Gosh, it would have been nice had I not gotten the familial talk four years too late. My stepfather was so earnest and it was so important to him, I couldn't break his heart and tell him. The same year I got the public school sex ed talk.
posted by Samizdata at 2:05 AM on August 17, 2018 [8 favorites]


The main thing we're working on with the boy (almost 8) is making sure he knows girls are his friends and fellow humans, not strange creatures from the land of girls. His books are all girl-positive, with a good mix of girl leaders and girl followers and girl planners and girl heroes and girl villains, and his best (pretty much only) pal outside school so far is the girl across the hall.

I'm afraid his sex-ish education so far has been limited to reminders such as not to play with himself in public and not to flash his bum at anyone. He only just stopped wetting the bed.

Compared to my ancient American sex education -- a 16-mm film clacking away in a darkened school lunch room full of mystified junior high boys -- I think we'll do all right, but I can't depend on the schools here (Poland) to teach him much beyond "family is important."
posted by pracowity at 2:16 AM on August 17, 2018 [16 favorites]


Note that the wonderful OWL program mentioned earlier is available at many UU congregations and also many United Church of Christ congregations (it was codeveloped by both denominations). Some programs are open to the community and some only to church members—it varies. It would be worth joining up for, though, to my mind. It’s also a lot of fun to teach, though you have to go through some training first.
posted by rikschell at 3:59 AM on August 17, 2018 [7 favorites]


I've paneled for the OWL program, back when I was doing Q&A with Queers in undergrad. They invited a bunch of us with really different experiences and identities to talk to a bunch of ~12 to 13 year olds and let them ask us whatever questions that they wanted. I was a little startled to walk in and realize that the group was being led by my former therapist, but otherwise it seemed very nice.

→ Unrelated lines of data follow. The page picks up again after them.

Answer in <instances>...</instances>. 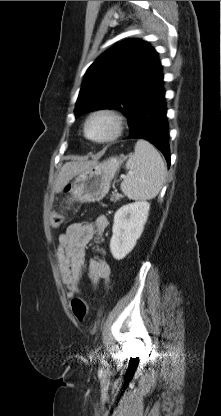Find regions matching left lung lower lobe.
Masks as SVG:
<instances>
[{
  "mask_svg": "<svg viewBox=\"0 0 221 416\" xmlns=\"http://www.w3.org/2000/svg\"><path fill=\"white\" fill-rule=\"evenodd\" d=\"M165 106L163 75L158 83L139 102L134 118L129 125L128 138L145 139L155 145L170 165L169 130Z\"/></svg>",
  "mask_w": 221,
  "mask_h": 416,
  "instance_id": "0a47b994",
  "label": "left lung lower lobe"
}]
</instances>
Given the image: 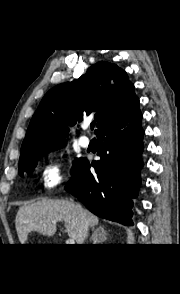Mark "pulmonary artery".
I'll return each instance as SVG.
<instances>
[{
    "mask_svg": "<svg viewBox=\"0 0 180 294\" xmlns=\"http://www.w3.org/2000/svg\"><path fill=\"white\" fill-rule=\"evenodd\" d=\"M85 128H88V125H86ZM79 143L82 147H88L90 145V139L87 136H82Z\"/></svg>",
    "mask_w": 180,
    "mask_h": 294,
    "instance_id": "e3ab8cb5",
    "label": "pulmonary artery"
}]
</instances>
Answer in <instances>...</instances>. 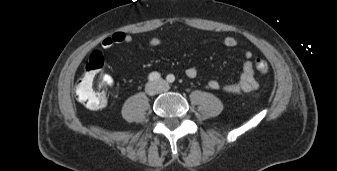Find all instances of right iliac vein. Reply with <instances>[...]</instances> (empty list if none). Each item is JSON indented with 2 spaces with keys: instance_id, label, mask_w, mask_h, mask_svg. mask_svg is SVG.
Returning <instances> with one entry per match:
<instances>
[{
  "instance_id": "obj_1",
  "label": "right iliac vein",
  "mask_w": 337,
  "mask_h": 171,
  "mask_svg": "<svg viewBox=\"0 0 337 171\" xmlns=\"http://www.w3.org/2000/svg\"><path fill=\"white\" fill-rule=\"evenodd\" d=\"M145 90H146L147 94H149V95H155V94L158 93L159 87L155 83H148Z\"/></svg>"
}]
</instances>
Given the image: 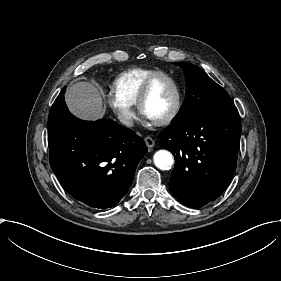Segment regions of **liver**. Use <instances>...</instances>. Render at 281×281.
I'll return each instance as SVG.
<instances>
[{
  "instance_id": "obj_1",
  "label": "liver",
  "mask_w": 281,
  "mask_h": 281,
  "mask_svg": "<svg viewBox=\"0 0 281 281\" xmlns=\"http://www.w3.org/2000/svg\"><path fill=\"white\" fill-rule=\"evenodd\" d=\"M69 110L80 119L97 120L103 118L105 110L99 90L90 82H77L65 93Z\"/></svg>"
}]
</instances>
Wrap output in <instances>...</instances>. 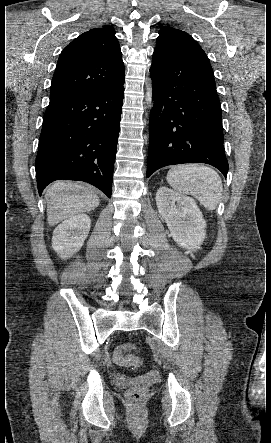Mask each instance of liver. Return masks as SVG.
I'll return each instance as SVG.
<instances>
[{
	"instance_id": "6515ba94",
	"label": "liver",
	"mask_w": 271,
	"mask_h": 443,
	"mask_svg": "<svg viewBox=\"0 0 271 443\" xmlns=\"http://www.w3.org/2000/svg\"><path fill=\"white\" fill-rule=\"evenodd\" d=\"M47 220L56 225L78 212H91L98 208L100 200L92 190L79 182H55L46 192Z\"/></svg>"
}]
</instances>
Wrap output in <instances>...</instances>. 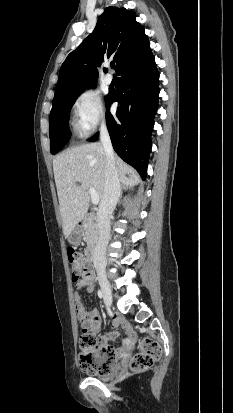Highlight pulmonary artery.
I'll return each mask as SVG.
<instances>
[{
	"label": "pulmonary artery",
	"instance_id": "1",
	"mask_svg": "<svg viewBox=\"0 0 233 413\" xmlns=\"http://www.w3.org/2000/svg\"><path fill=\"white\" fill-rule=\"evenodd\" d=\"M104 81L106 84H111L113 82V77L111 74L107 73L104 77Z\"/></svg>",
	"mask_w": 233,
	"mask_h": 413
}]
</instances>
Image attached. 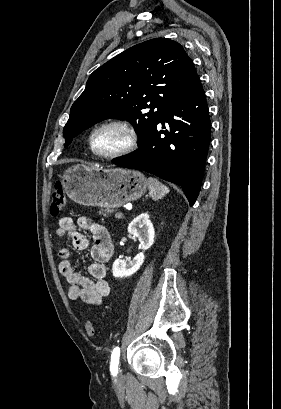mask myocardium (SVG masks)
Here are the masks:
<instances>
[{"label": "myocardium", "mask_w": 281, "mask_h": 409, "mask_svg": "<svg viewBox=\"0 0 281 409\" xmlns=\"http://www.w3.org/2000/svg\"><path fill=\"white\" fill-rule=\"evenodd\" d=\"M116 131L122 135L121 144L114 150L106 153L97 151L96 138L100 133ZM139 134L129 123L122 120H109L96 126L89 138V146L92 153L100 158L116 159L132 152L138 145Z\"/></svg>", "instance_id": "obj_1"}]
</instances>
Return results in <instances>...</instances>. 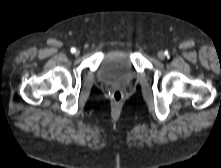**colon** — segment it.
<instances>
[{
	"mask_svg": "<svg viewBox=\"0 0 221 168\" xmlns=\"http://www.w3.org/2000/svg\"><path fill=\"white\" fill-rule=\"evenodd\" d=\"M111 99H112V101H113L114 103H116V104L120 103V102L122 101V99H123V94H122V92H120V91H118V90L112 92V94H111Z\"/></svg>",
	"mask_w": 221,
	"mask_h": 168,
	"instance_id": "obj_1",
	"label": "colon"
}]
</instances>
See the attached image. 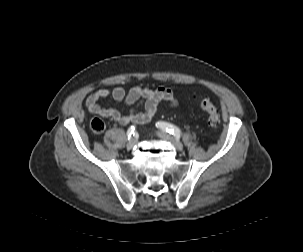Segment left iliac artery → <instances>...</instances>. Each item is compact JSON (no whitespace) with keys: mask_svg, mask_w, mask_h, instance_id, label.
Returning <instances> with one entry per match:
<instances>
[{"mask_svg":"<svg viewBox=\"0 0 303 252\" xmlns=\"http://www.w3.org/2000/svg\"><path fill=\"white\" fill-rule=\"evenodd\" d=\"M156 126L158 128H161L167 132H169L170 134L174 135V137L176 138H180L181 136V131L178 127L172 125V124H169L167 122H162V121H159L156 123Z\"/></svg>","mask_w":303,"mask_h":252,"instance_id":"1","label":"left iliac artery"}]
</instances>
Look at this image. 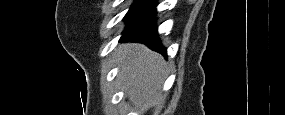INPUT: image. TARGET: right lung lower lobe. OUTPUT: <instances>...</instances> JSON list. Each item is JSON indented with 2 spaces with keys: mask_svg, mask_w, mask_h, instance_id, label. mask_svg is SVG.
<instances>
[{
  "mask_svg": "<svg viewBox=\"0 0 285 115\" xmlns=\"http://www.w3.org/2000/svg\"><path fill=\"white\" fill-rule=\"evenodd\" d=\"M155 5L127 22L120 41H134L146 44L150 49L166 56L157 33Z\"/></svg>",
  "mask_w": 285,
  "mask_h": 115,
  "instance_id": "98d812e1",
  "label": "right lung lower lobe"
}]
</instances>
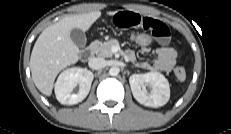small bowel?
Segmentation results:
<instances>
[{
  "instance_id": "c3829d8e",
  "label": "small bowel",
  "mask_w": 231,
  "mask_h": 134,
  "mask_svg": "<svg viewBox=\"0 0 231 134\" xmlns=\"http://www.w3.org/2000/svg\"><path fill=\"white\" fill-rule=\"evenodd\" d=\"M113 25L120 30H142L150 34L158 43L159 47L151 50L150 47L142 48L145 53L153 52L155 59L152 62H137V65L145 70L170 71L176 63L177 52L168 45L169 29L160 20L150 16H142L132 11H118L112 15ZM126 58L131 62H136L133 51H127Z\"/></svg>"
}]
</instances>
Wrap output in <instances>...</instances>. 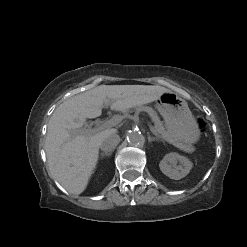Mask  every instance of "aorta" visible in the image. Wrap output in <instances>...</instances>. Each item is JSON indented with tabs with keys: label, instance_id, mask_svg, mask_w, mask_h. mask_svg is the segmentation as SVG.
I'll return each instance as SVG.
<instances>
[{
	"label": "aorta",
	"instance_id": "obj_1",
	"mask_svg": "<svg viewBox=\"0 0 247 247\" xmlns=\"http://www.w3.org/2000/svg\"><path fill=\"white\" fill-rule=\"evenodd\" d=\"M127 141L130 146L137 147L142 146L145 142L144 136L139 131H131L127 135Z\"/></svg>",
	"mask_w": 247,
	"mask_h": 247
}]
</instances>
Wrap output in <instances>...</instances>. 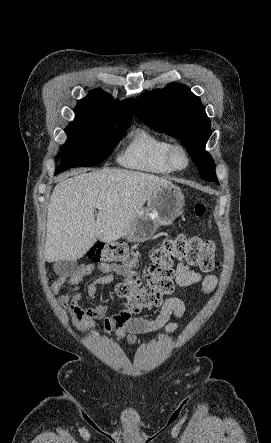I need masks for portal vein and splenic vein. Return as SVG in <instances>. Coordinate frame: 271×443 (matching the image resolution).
Instances as JSON below:
<instances>
[{
  "mask_svg": "<svg viewBox=\"0 0 271 443\" xmlns=\"http://www.w3.org/2000/svg\"><path fill=\"white\" fill-rule=\"evenodd\" d=\"M95 208H100V204H96Z\"/></svg>",
  "mask_w": 271,
  "mask_h": 443,
  "instance_id": "portal-vein-and-splenic-vein-1",
  "label": "portal vein and splenic vein"
}]
</instances>
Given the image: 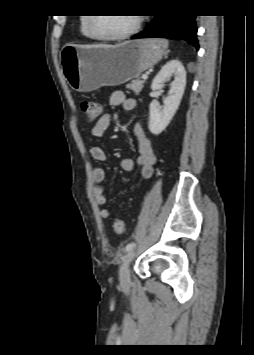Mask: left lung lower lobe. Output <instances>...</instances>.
<instances>
[{
    "instance_id": "1",
    "label": "left lung lower lobe",
    "mask_w": 254,
    "mask_h": 355,
    "mask_svg": "<svg viewBox=\"0 0 254 355\" xmlns=\"http://www.w3.org/2000/svg\"><path fill=\"white\" fill-rule=\"evenodd\" d=\"M196 15H156L147 28L132 39L140 38H181L197 49Z\"/></svg>"
}]
</instances>
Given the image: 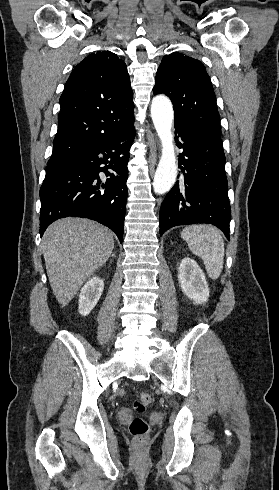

Certainly it was better than the Christan sex ed program my mother took me to when I was about that age, which was so vague and focused on the "special bond" sex creates between partners that I became memorably confused about whether or not Mercedes Lackey's telepathic lifebonds were more realistic than I'd previously been taught.

I tend to think that sex ed is best approached by qualified professionals who are immune to shame or awkwardness, because my experience talking to friends is that most of us never got that Talk at all outside of a sitcom.
posted by sciatrix at 7:23 AM on August 17, 2018 [8 favorites]


At about age 8 or 9 I had a book waved under my nose, how babies are made or something, and was asked if I knew about this. I said yes, someone at school had told me years ago. "Oh. Well have the book anyway" was the response and thus concluded the only conversation about relationships and sex I've ever had with either of my parents.

This quality of education did not lead to a great time.

My own kid is not currently beyond a foetus and I have no idea how I'll bring such things up but I hardly think I could do worse.
posted by deadwax at 7:59 AM on August 17, 2018 [4 favorites]


What in the Christ is that "Alligator River" business even about? It's more disturbing than the awful "plucked rose" or "used Scotch tape" lesson. At least those aren't actively nihilistic. Everyone in that story is tainted by their proximity to the Alligator River.
I don't know. "Life is unfair. Don't ever be Gregory, Sinbad, or Ivan" doesn't seem like the worst message one could deliver to kids. It's not the best framing, but it could lead to a pretty thoughtful discussion. (Sadly, probably not the lesson the teacher intended or delivered.) The separation of behavior and responsibility, though, is stupid, even given the most sympathetic possible interpretations of those words.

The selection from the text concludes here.